# alstublieft  &  alsjeblieft



## peterA333

Hi,
What's the difference between alstublieft  and  alsjeblieft?


----------



## Vasiliy

Alstublieft - Belgian version
Alsjeblieft - Dutch version

They mean the same thing


----------



## Lopes

In the Netherlands they do not mean the same thing.

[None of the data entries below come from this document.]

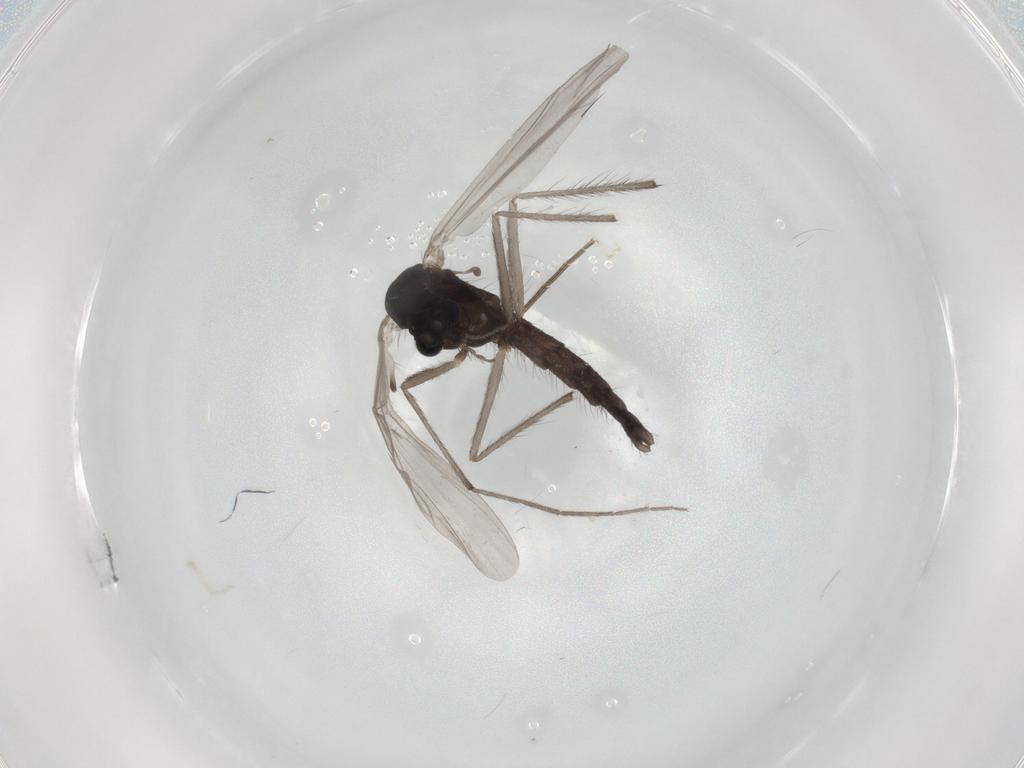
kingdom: Animalia
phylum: Arthropoda
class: Insecta
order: Diptera
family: Chironomidae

Alsjeblieft is informal and alstublieft is formal.


----------



## Timidinho

I agree with Lopes. _Alstublieft_ and _alsjeblieft_ are both used. 
_Alst*u*blieft_ = formal (_u_)
_Als*je*blieft_ = informal (_je/jij_)

I don't think there is geographical difference.


----------



## Frank06

Hi,


Timidinho said:


> I agree with Lopes. [...]
> I don't think there is geographical difference.

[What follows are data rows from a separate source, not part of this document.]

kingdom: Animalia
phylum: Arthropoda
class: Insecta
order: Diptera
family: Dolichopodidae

I obviously agree with Timidinho and Lopes.

Maybe a slightly off topic note:
The only *regional* difference, which does _not_ concern the two possibilities given in this thread, might be "astemblieft" (common in, but probably not restricted to, the region of Antwerp).

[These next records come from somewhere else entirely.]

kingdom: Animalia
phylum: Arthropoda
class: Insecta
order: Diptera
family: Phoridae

One might come across variants as "asjeblief(t)" (-sj sounds like English -sh-), "alstublief" (without -t), but I don't think these are regional variants.

Groetjes,

Frank


----------



## peterA333

Thank you !


----------



## HKK

Frank06 said:


> Hi,
> 
> I obviously agree with Timidinho and Lopes.



I believe people who use 'ge' instead of 'je' would be far less likely to use 'alsjeblief' in any situation.


----------